La philosophie, ainsi que l'atteste son évolution depuis Kant, n'est pas seulement une réflexion sur les idées. Elle est aussi une réflexion sur la normativité constitutive de l'existence, normativité qui concerne les convictions abstraites, mais aussi les expériences affectives, les manières d'appréhender et de sentir. Lorsque Heidegger parle de l'angoisse, il ne définit pas un " concept ", il n'argumente pas pour démontrer la véracité d'une thèse. Il décrit une expérience et la propose au lecteur pour qu'il juge, en la confrontant à la sienne propre, si elle a une portée universelle. De même pour Sartre écrivant sur la honte, ou Levinas sur la caresse.

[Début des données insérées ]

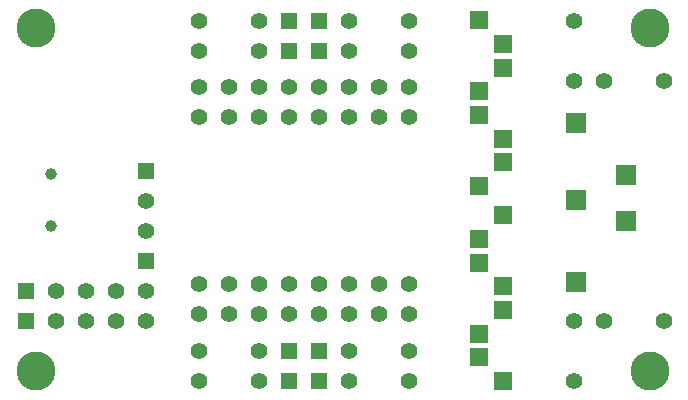
<source format=gbs>
G75*
G70*
%OFA0B0*%
%FSLAX24Y24*%
%IPPOS*%
%LPD*%
%AMOC8*
5,1,8,0,0,1.08239X$1,22.5*
%
%ADD10C,0.1300*%
%ADD11C,0.0394*%
%ADD12R,0.0555X0.0555*%
%ADD13C,0.0555*%
%ADD14R,0.0631X0.0631*%
%ADD15R,0.0709X0.0709*%
D10*
X005969Y004991D03*
X005969Y016409D03*
X026442Y016409D03*
X026442Y004991D03*
D11*
X006461Y009834D03*
X006461Y011566D03*
D12*
X009644Y011667D03*
X009644Y008667D03*
X005644Y007667D03*
X005644Y006667D03*
X014394Y005667D03*
X015394Y005667D03*
X015394Y004667D03*
X014394Y004667D03*
X014394Y015667D03*
X015394Y015667D03*
X015394Y016667D03*
X014394Y016667D03*
D13*
X013394Y016667D03*
X013394Y015667D03*
X013394Y014454D03*
X012394Y014454D03*
X011394Y014454D03*
X011394Y013454D03*
X012394Y013454D03*
X013394Y013454D03*
X014394Y013454D03*
X015394Y013454D03*
X016394Y013454D03*
X017394Y013454D03*
X018394Y013454D03*
X018394Y014454D03*
X017394Y014454D03*
X016394Y014454D03*
X015394Y014454D03*
X014394Y014454D03*
X016394Y015667D03*
X016394Y016667D03*
X018394Y016667D03*
X018394Y015667D03*
X023894Y016667D03*
X023894Y014667D03*
X024894Y014667D03*
X026894Y014667D03*
X018394Y007879D03*
X017394Y007879D03*
X016394Y007879D03*
X015394Y007879D03*
X014394Y007879D03*
X013394Y007879D03*
X012394Y007879D03*
X011394Y007879D03*
X011394Y006879D03*
X012394Y006879D03*
X013394Y006879D03*
X014394Y006879D03*
X015394Y006879D03*
X016394Y006879D03*
X017394Y006879D03*
X018394Y006879D03*
X018394Y005667D03*
X018394Y004667D03*
X016394Y004667D03*
X016394Y005667D03*
X013394Y005667D03*
X013394Y004667D03*
X011394Y004667D03*
X011394Y005667D03*
X009644Y006667D03*
X008644Y006667D03*
X007644Y006667D03*
X007644Y007667D03*
X008644Y007667D03*
X009644Y007667D03*
X009644Y009667D03*
X009644Y010667D03*
X006644Y007667D03*
X006644Y006667D03*
X011394Y015667D03*
X011394Y016667D03*
X023894Y006667D03*
X024894Y006667D03*
X026894Y006667D03*
X023894Y004667D03*
D14*
X021538Y004661D03*
X020751Y005448D03*
X020751Y006236D03*
X021538Y007023D03*
X021538Y007810D03*
X020751Y008598D03*
X020751Y009385D03*
X021538Y010173D03*
X020751Y011161D03*
X021538Y011948D03*
X021538Y012736D03*
X020751Y013523D03*
X020751Y014310D03*
X021538Y015098D03*
X021538Y015885D03*
X020751Y016673D03*
D15*
X023981Y013259D03*
X025654Y011526D03*
X023981Y010700D03*
X025654Y009981D03*
X023981Y007944D03*
M02*

</source>
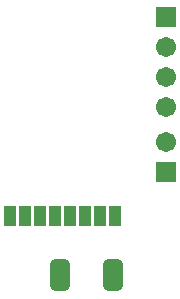
<source format=gbs>
G04*
G04 #@! TF.GenerationSoftware,Altium Limited,Altium Designer,20.1.8 (145)*
G04*
G04 Layer_Color=16711935*
%FSLAX25Y25*%
%MOIN*%
G70*
G04*
G04 #@! TF.SameCoordinates,9520363F-8405-43F2-999A-1BF51871F706*
G04*
G04*
G04 #@! TF.FilePolarity,Negative*
G04*
G01*
G75*
%ADD37C,0.06706*%
%ADD38R,0.06706X0.06706*%
G04:AMPARAMS|DCode=39|XSize=106.42mil|YSize=67.06mil|CornerRadius=18.76mil|HoleSize=0mil|Usage=FLASHONLY|Rotation=90.000|XOffset=0mil|YOffset=0mil|HoleType=Round|Shape=RoundedRectangle|*
%AMROUNDEDRECTD39*
21,1,0.10642,0.02953,0,0,90.0*
21,1,0.06890,0.06706,0,0,90.0*
1,1,0.03753,0.01476,0.03445*
1,1,0.03753,0.01476,-0.03445*
1,1,0.03753,-0.01476,-0.03445*
1,1,0.03753,-0.01476,0.03445*
%
%ADD39ROUNDEDRECTD39*%
%ADD49R,0.03950X0.06706*%
D37*
X579100Y232600D02*
D03*
Y244100D02*
D03*
Y254100D02*
D03*
Y264100D02*
D03*
D38*
Y222600D02*
D03*
Y274100D02*
D03*
D39*
X561617Y188000D02*
D03*
X543900D02*
D03*
D49*
X562200Y207900D02*
D03*
X557200D02*
D03*
X552200D02*
D03*
X532200D02*
D03*
X527200D02*
D03*
X537200D02*
D03*
X542200D02*
D03*
X547200D02*
D03*
M02*

</source>
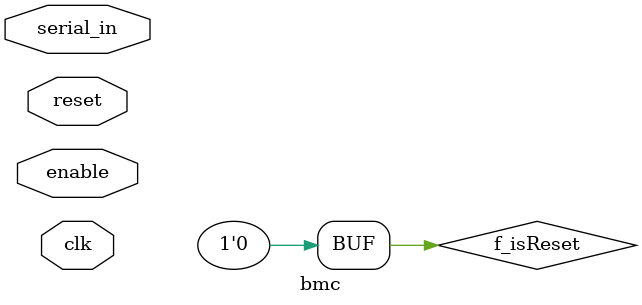
<source format=v>
/*
 *  OffCourse::Verilog
 *		- Home Intruding BMC
 *
 *  Copyright: Sybe
 *  License: GPLv3 or later
 */

module	bmc(
  input wire clk,
  input wire enable,
  input wire reset,
  input wire serial_in,
);

  reg f_isReset;
  initial f_isReset <= 0;
  wire [7:0] ref_out, uut_out;

  REF REF (
    .clk(clk),
    .enable(enable),
    .reset(reset),
    .serial_in(serial_in),
    .serial_out(ref_out)
  );

  UUT UUT(
    .clk(clk),
    .enable(enable),
    .reset(reset),
    .serial_in(serial_in),
    .serial_out(uut_out)
  );

`ifdef	FORMAL
  always @(posedge clk) begin
    if(reset)
        f_isReset <= 1;
  end

  always @(*) begin
    if(f_isReset)
        assert(ref_out == uut_out);
  end
`endif
endmodule
</source>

Ceux qui ont orienté la pratique de la philosophie à l'école en ce sens peuvent témoigner de ce que cette dimension du philosopher intéresse les enfants, souvent bien plus que les débats de type argumentatif.

Le paradigme herméneutique que nous défendons ne s'oppose pas au paradigme argumentatif. Il constitue seulement une dimension qu'il faut nécessairement prendre en compte si l'on veut s'ouvrir à toute la richesse de la philosophie pour (et par) les enfants.


(N) Cf François Galichet, " Les lieux communs de la philosophie scolaire ", Cahiers Philosophiques de Strasbourg n° 6 , Université des Sciences humaines de Strasbourg.

(N2) 2 Husserl, La philosophie comme science rigoureuse, PUF, 1954, p. 68.

(N3) 3 Oscar Brenifier, Philosopher à travers les antinomies, Diotime n° 18, juin 2003, p. 8.

(N4) 4 Ibid., p. 9.

(N5) 5 Oscar Brenifier, Dialectique, Diotime n° 15, sept. 2002, p. 11.

(N6) 6 Script du débat in Corpus de la thèse de Gérard Auguet, La DVP, Un genre scolaire nouveau en voie d'institution ? , Montpellier 2003, p. 218.